Efferent Nervous System Drugs and Their Mechanisms of Action

Efferent nervous system drugs are medications specifically designed to target the efferent nervous system. Their modus operandi involves selectively modulating various aspects of nerve impulse transmission and the corresponding receptors, either mimicking or counteracting the effects of specific neurotransmitters. The overarching objective is to alter the functionality of visceral organs or skeletal muscles. These drugs encompass a diverse range, primarily categorized as agonists and antagonists.

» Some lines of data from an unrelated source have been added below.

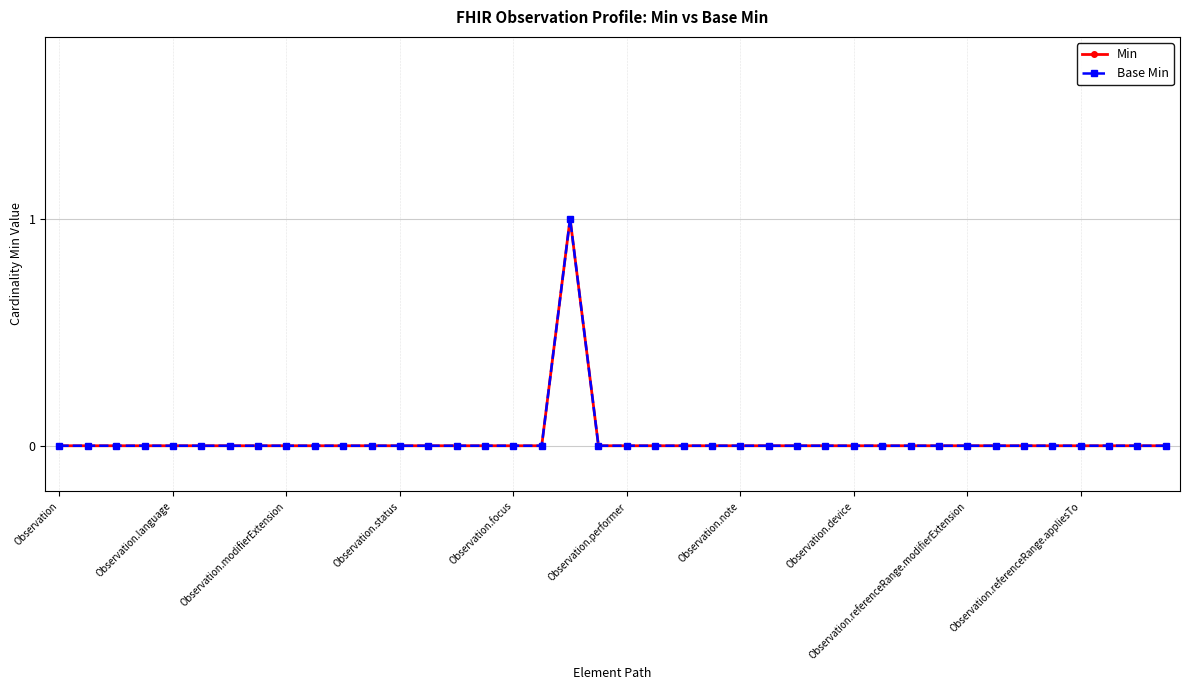

Does the chart have visible grid lines?

Yes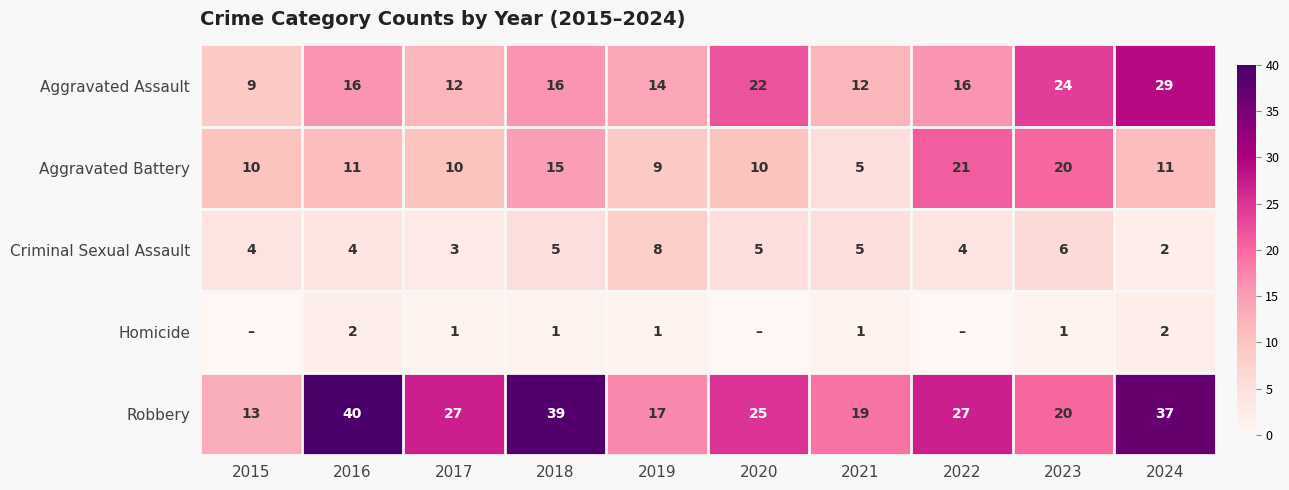

What is the difference between the second highest and minimum values in the Criminal Sexual Assault series?

4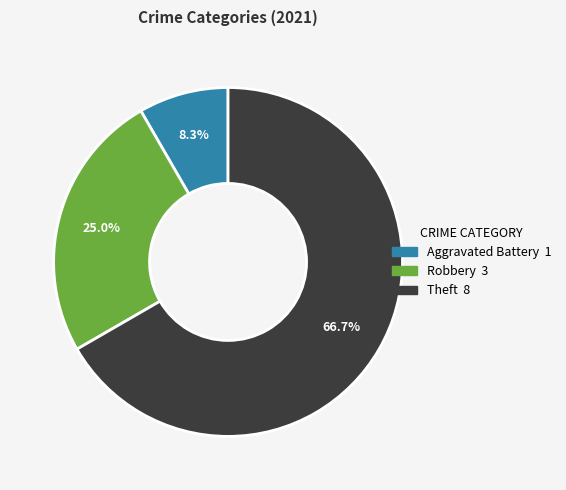

Is there any slice that represents more than half of the pie?

Yes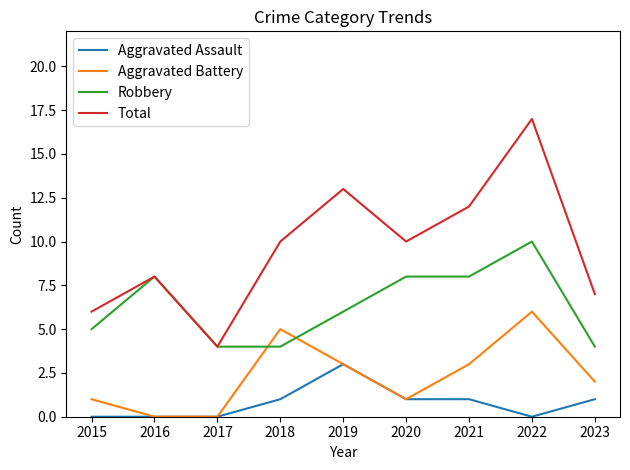

Which series has the largest total across all categories?

Total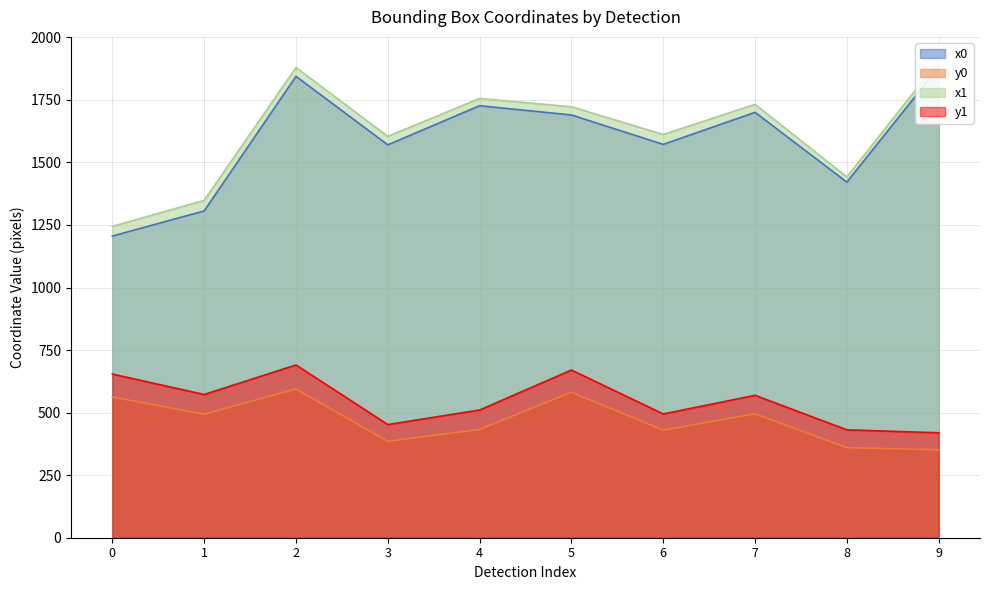

Rank the series at 1 from lowest to highest value.

y0, y1, x0, x1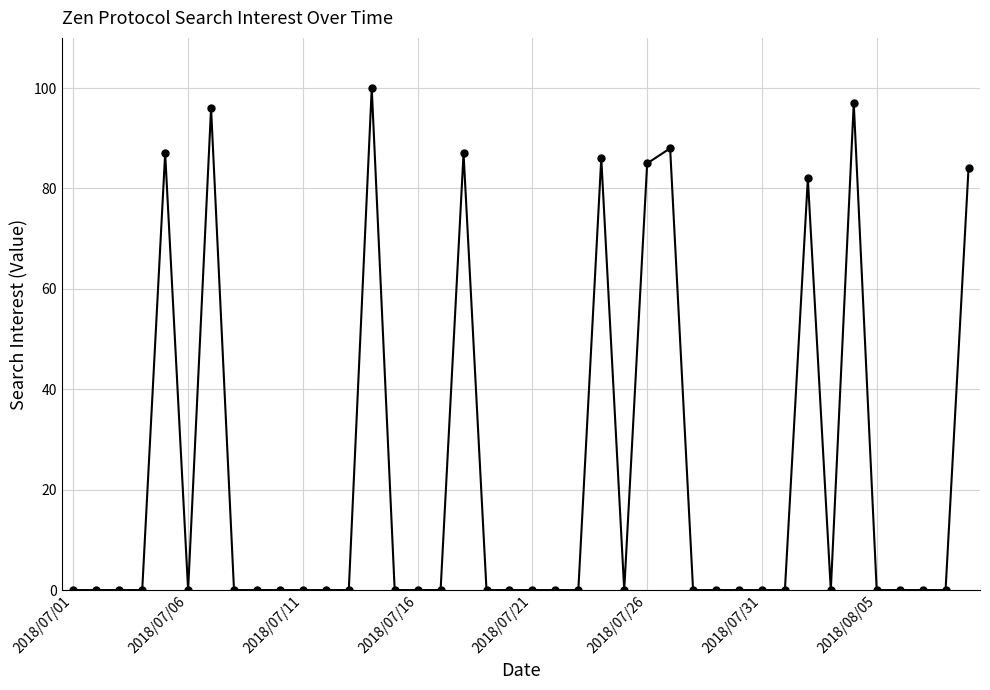

What is the maximum value shown in the chart?

100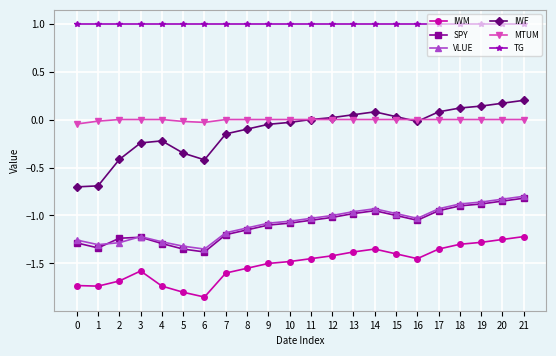

Which series has the largest range (max minus min)?

IWF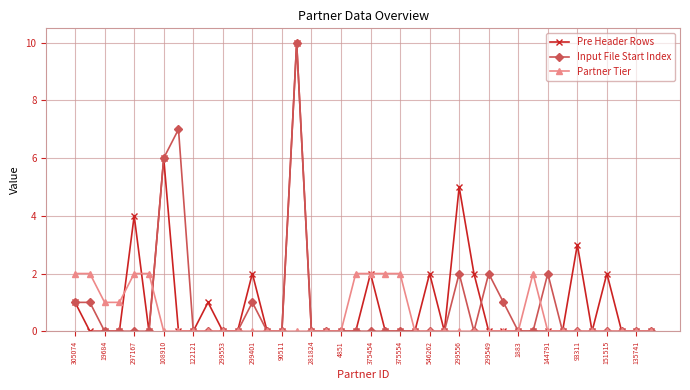

Count the number of data series in this chart.

3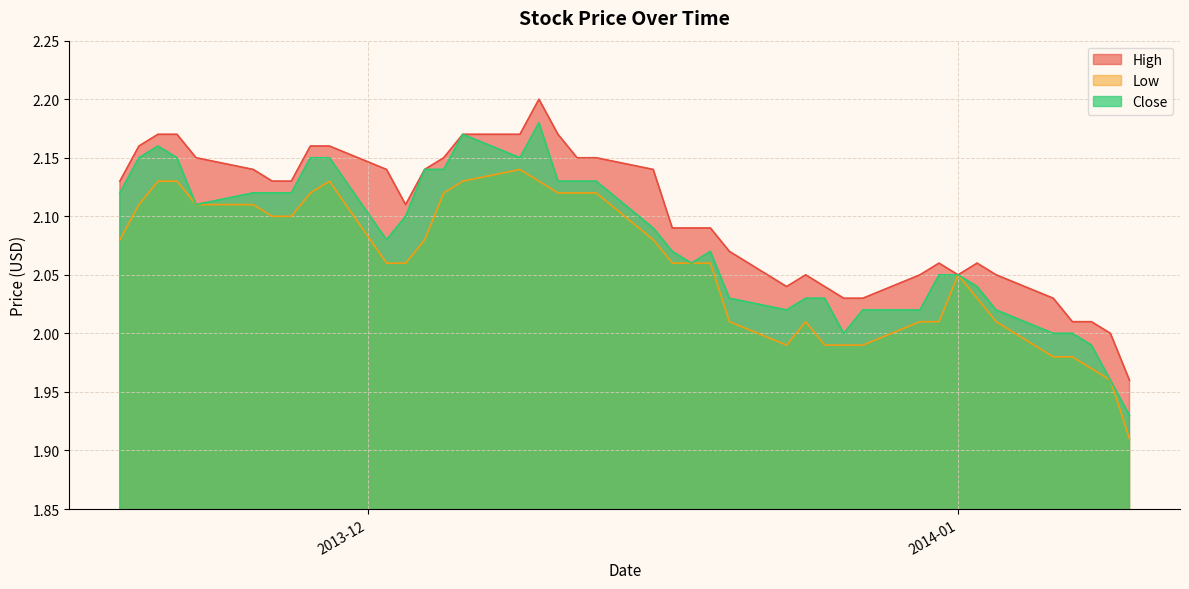

True or false: Close and High intersect in this chart.

False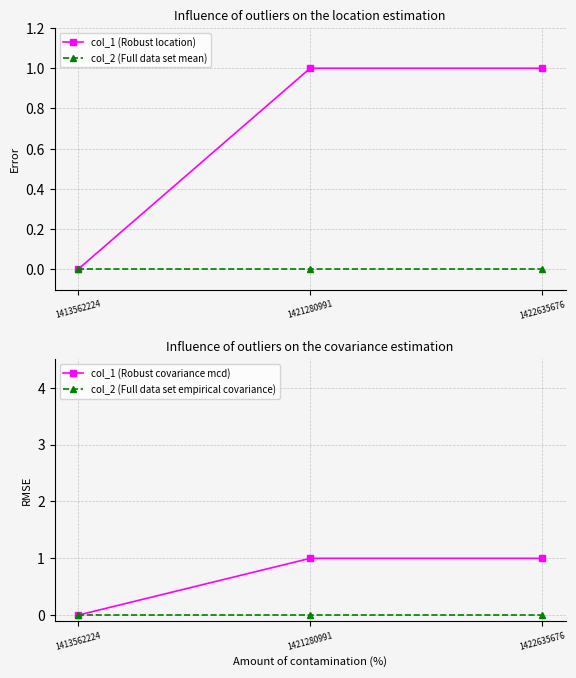

How many data points in col_1 (Robust covariance mcd) are less than 1?

1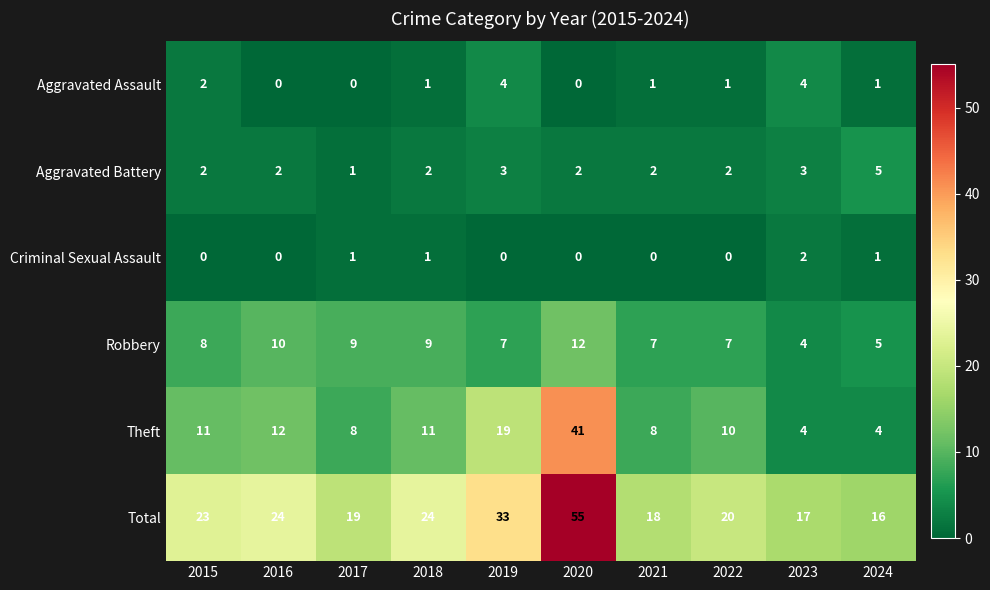

The Total series shows 53 at 2019. True or false?

False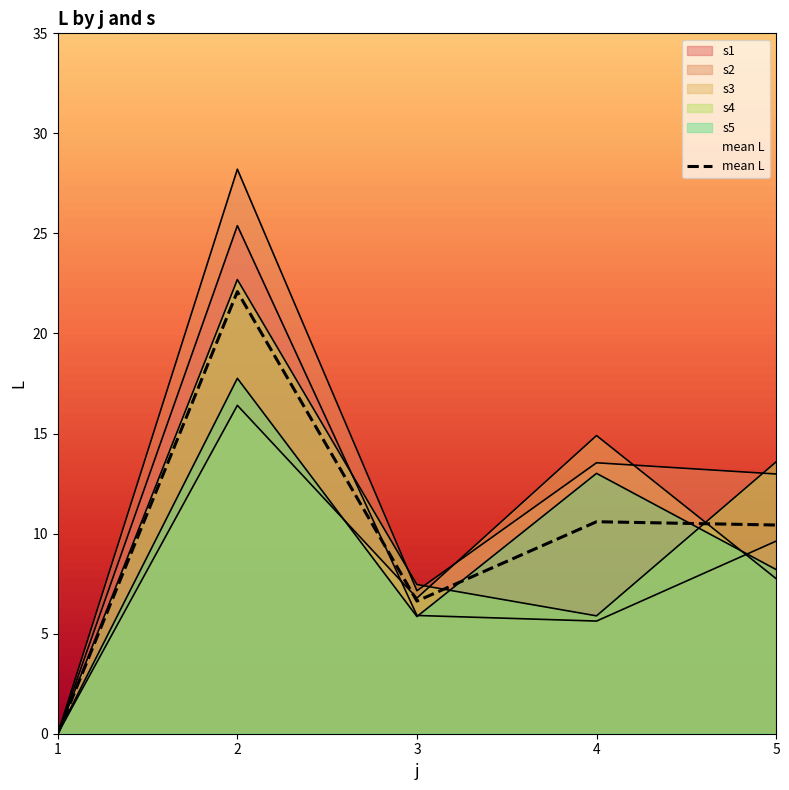

At which label does s1 first exceed 5?

2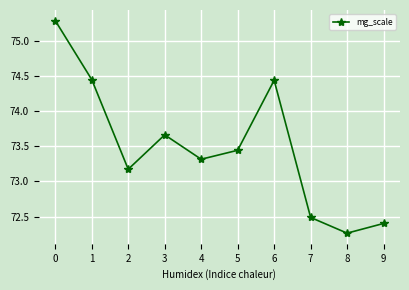

What is the value of the 8th point from the left?

72.5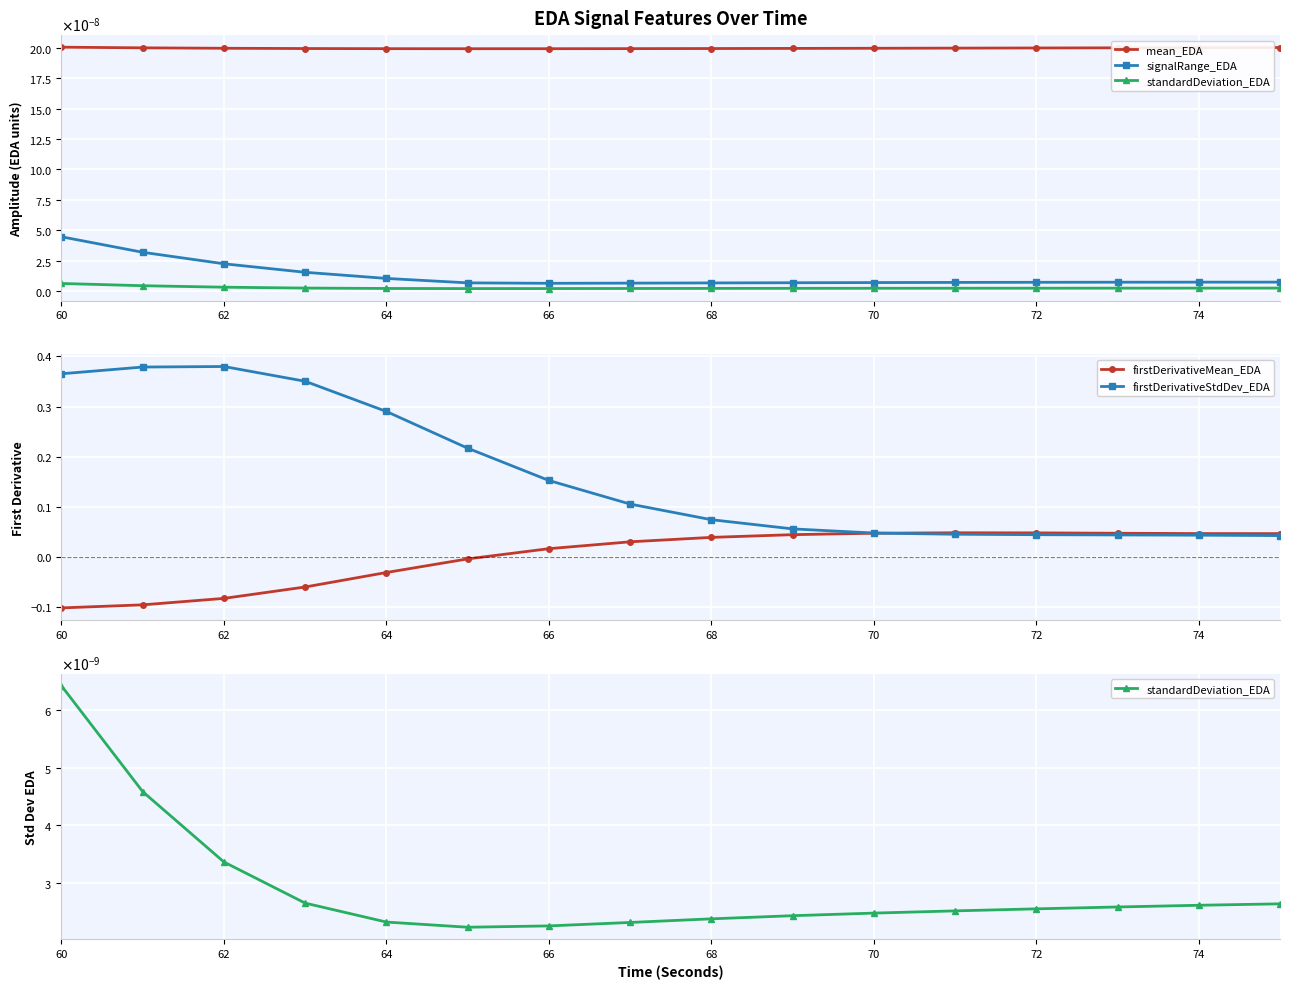

Is this an area chart (filled region under the line)?

No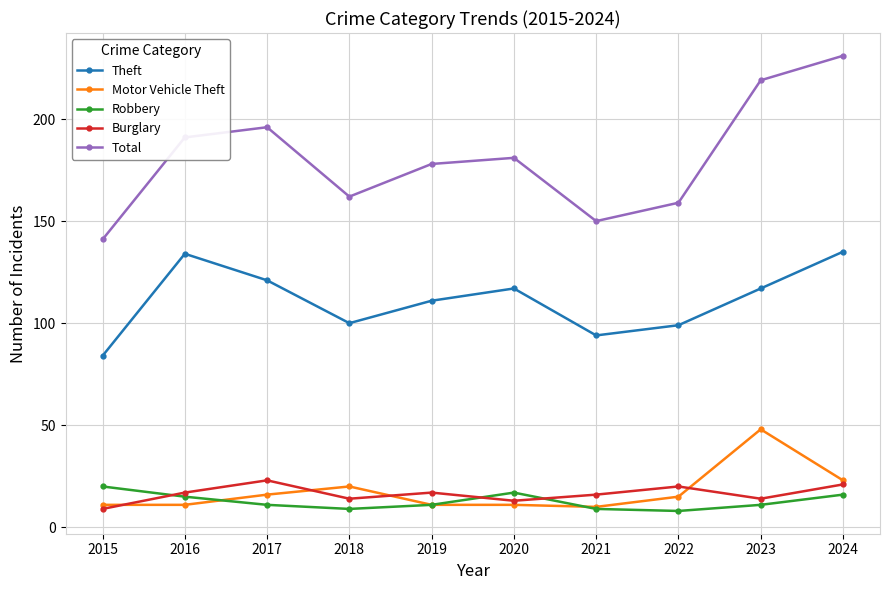

True or false: Total and Motor Vehicle Theft cross at least once.

False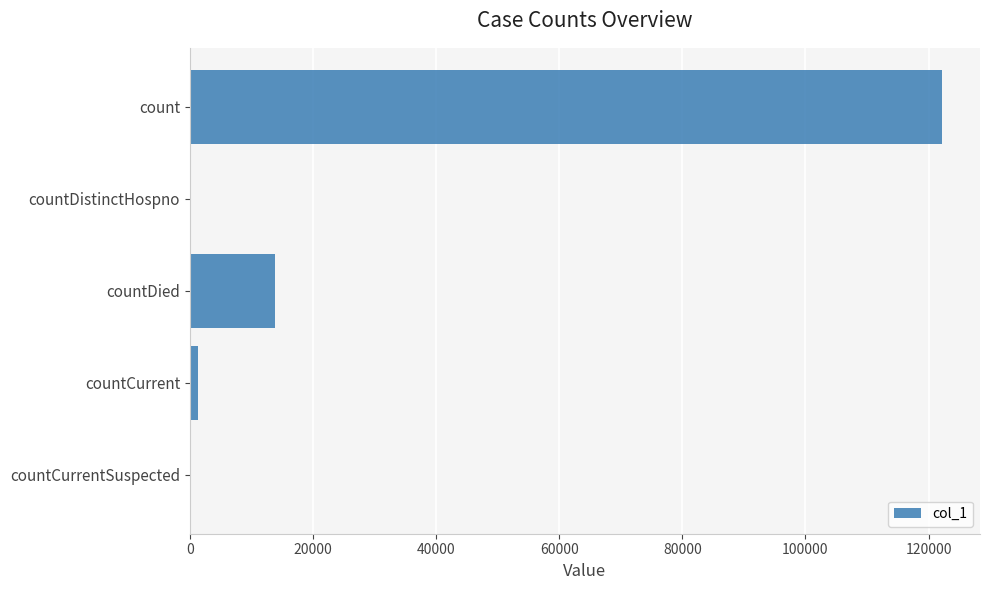

Are the bars horizontal?

Yes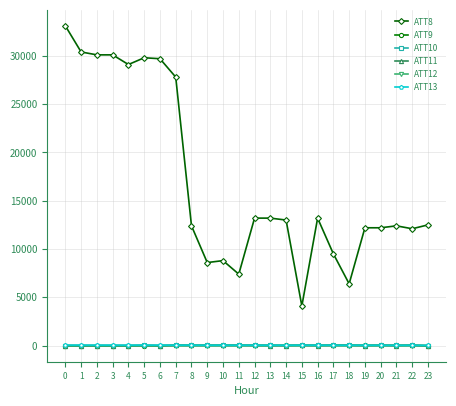

True or false: ATT8 has a value of 30400.0 at 1.

True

Types of Efferent Nervous System Drugs

Agonists:

• Cholinergic agonists (e.g., carbamylcholine, pilocarpine, nicotine)
• Anticholinesterase drugs (e.g., neostigmine)
• Adrenergic agonists (including antagonists such as norepinephrine)

Antagonists:

• Cholinergic antagonists (e.g., atropine, pirenzepine)
• Cholinesterase reactivators (e.g., pralidoxime)
• Adrenergic antagonists (e.g., phentolamine, phenoxybenzamine)

Basic Functions of Efferent Nervous System Drugs

(1) Direct Action on Receptors

Numerous efferent nervous system drugs directly interact with cholinergic or adrenergic receptors, eliciting two distinct responses: agonists mimic the effects of neurotransmitters released from nerve endings, whereas antagonists produce minimal or no agonist-like effects and hinder neurotransmitter binding to receptors, exerting opposing actions.

(2) Impact on Neurotransmitters

a. Affecting neurotransmitter biosynthesis: Bethanechol inhibits acetylcholine biosynthesis, and α-methyltyrosine inhibits norepinephrine biosynthesis. However, these compounds are primarily utilized in pharmacological research rather than clinical settings.

b. Affecting neurotransmitter release: Drugs like ephedrine and metaraminol stimulate norepinephrine (NA) release, while carbachol promotes acetylcholine (ACh) release.

c. Affecting neurotransmitter transport and storage: Certain drugs, such as reserpine, interfere with NA reuptake, functioning as vesicular inhibitors that deplete intracellular NA levels. Desipramine and cocaine also inhibit reuptake.

d. Affecting neurotransmitter metabolism: ACh inactivation relies heavily on cholinesterase hydrolysis. Consequently, cholinesterase inhibitors disrupt ACh metabolism, leading to ACh accumulation in the body and producing subsequent effects.